August 28: Scott Linebrink (Brewers)
Now with the Cubs in first place, the Brewers had their backs up against the wall. After Corey Hart gave the Crew a three-run lead with a sac fly and a two-run single, the Cubs came storming back with a 4-run seventh, including Jacque Jones' two-run double off Linebrink that tied the game.
September 2: Chad Qualls (Astros)
Down 5-1, the Cubs never gave up. Two runs in the sixth and Soriano's solo homerun in the seventh inning set up Derrek Lee's clutch two-run go-ahead homerun off of Chad Qualls in the bottom of eighth inning for a win.
September 6: Jonathan Broxton (Dodgers)
Broxton became the first pitcher to make the TAKE THAT~! list twice on the year, serving up the second homerun of the day for Alfonso Soriano in the seventh inning, but the Cubs' bullpen fell apart, allowing a run in the eighth and four in the ninth to lose the game by an eventual 7-4 final.

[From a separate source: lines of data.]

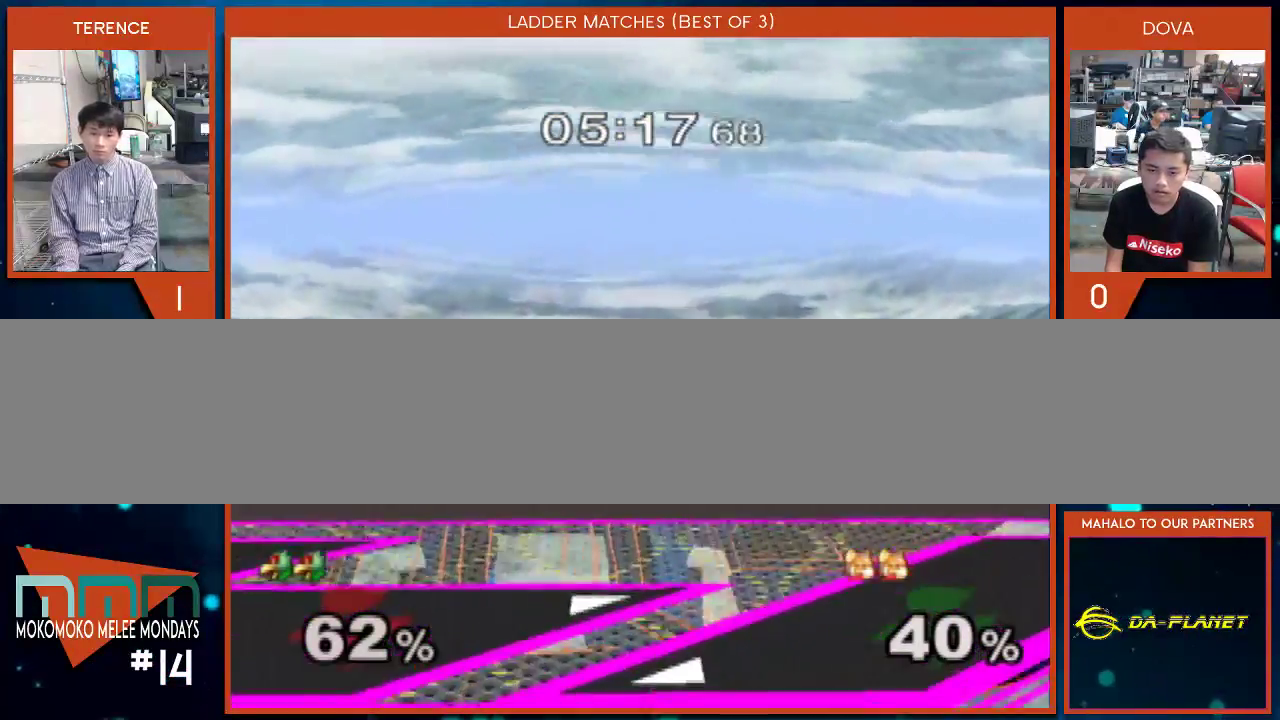
{"buttons": [], "left_stick": "down-left", "right_stick": "center", "events": [[50, "left_stick", "left"], [183, "left_stick", "center"], [283, "left_stick", "right"], [367, "X", "down"], [400, "X", "up"], [433, "left_stick", "down-left"]]}
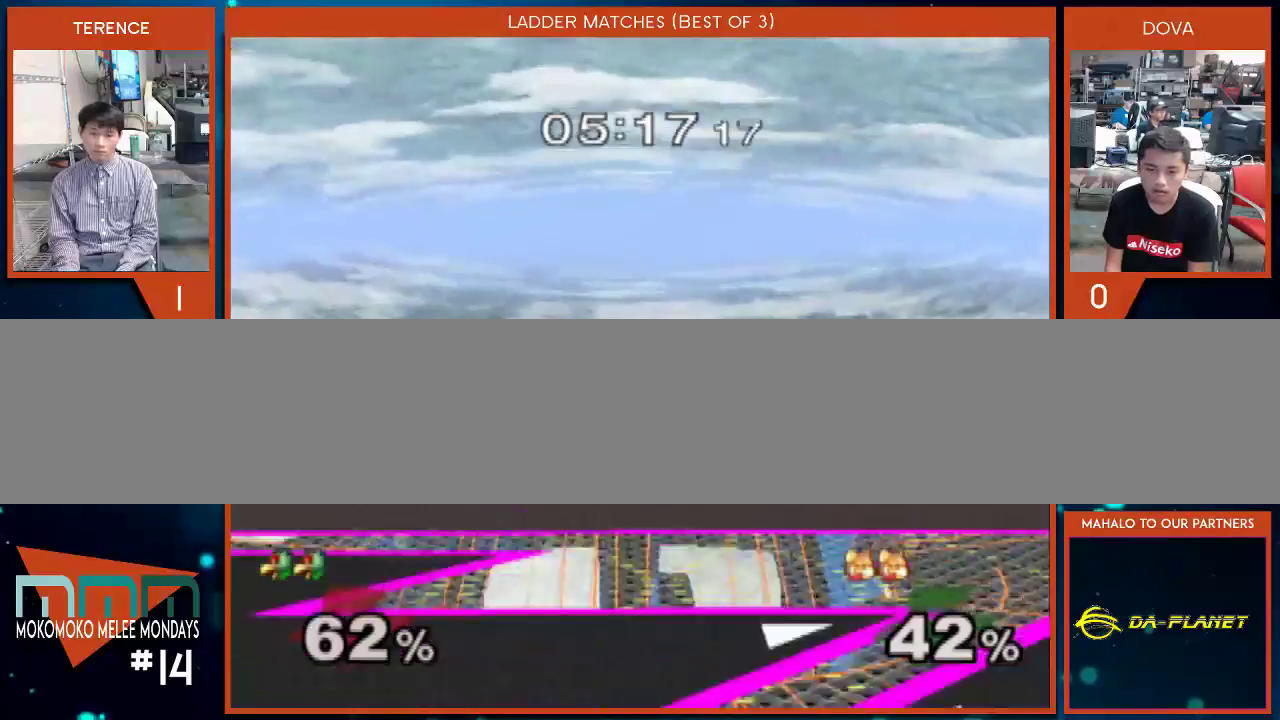
{"buttons": [], "left_stick": "up-left", "right_stick": "center", "events": [[67, "left_stick", "center"], [217, "left_stick", "right"], [350, "X", "down"], [400, "X", "up"], [400, "left_stick", "up-left"]]}
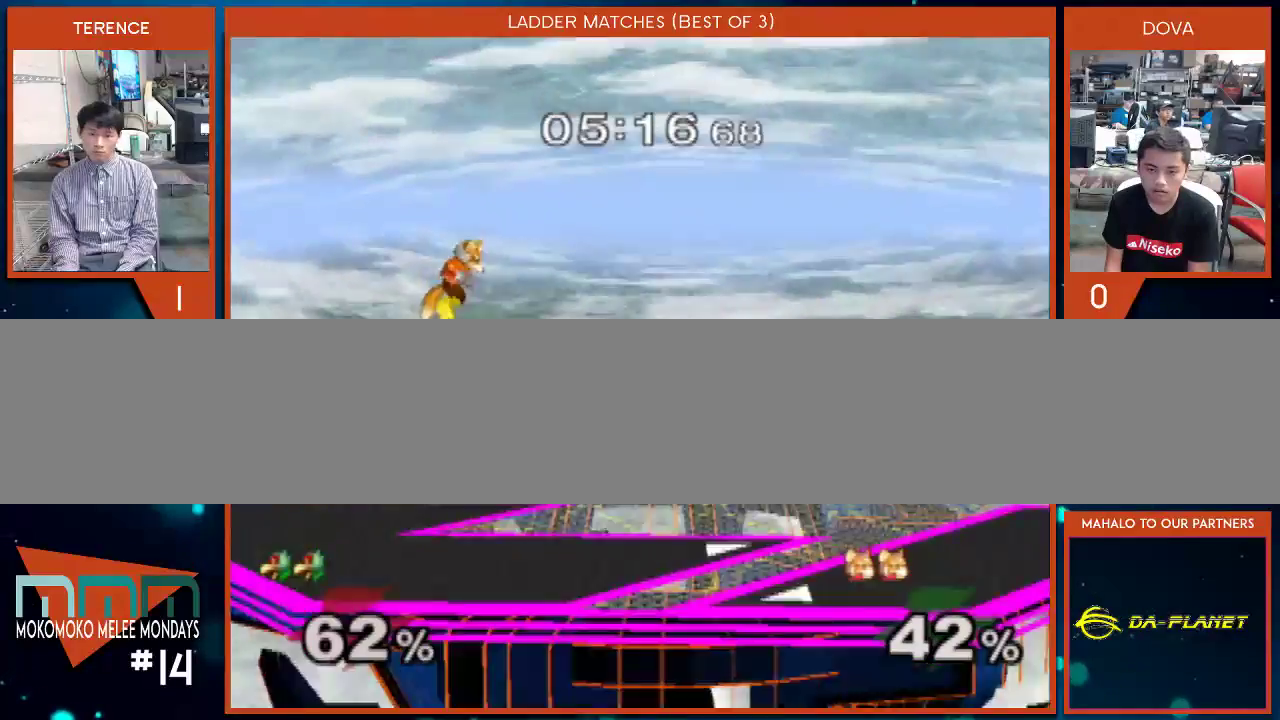
{"buttons": [], "left_stick": "left", "right_stick": "center", "events": [[100, "right_stick", "up-left"], [333, "right_stick", "center"], [367, "left_stick", "left"]]}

September 15: Ryan Franklin (Cardinals)
With the Cardinals six games behind the Cubs, the North Siders put an incredible painful loss on the Cardinals in the first game of a doubleheader, sending the Cardinals to their ninth straight defeat. After Sam Fuld, the pinch runner, was nearly picked off of first base twice, Alfonso Soriano delivered a two-run homer, the eventual game winner of of Ryan Franklin.
September 17: David Weathers (Reds)
Weathers became the only other pitcher to blow multiple saves against the Cubs. While his first blown save resulted in a win thanks to clutch defense and timely hitting, Weathers wasn't as fortunate when he blew the save at Wrigley Field. After the first two runners reached, Aramis Ramirez hit a triple just out of the reach of diving Norris Hopper to tie the game and Mark DeRosa's fifth hit of the day was the game-winner.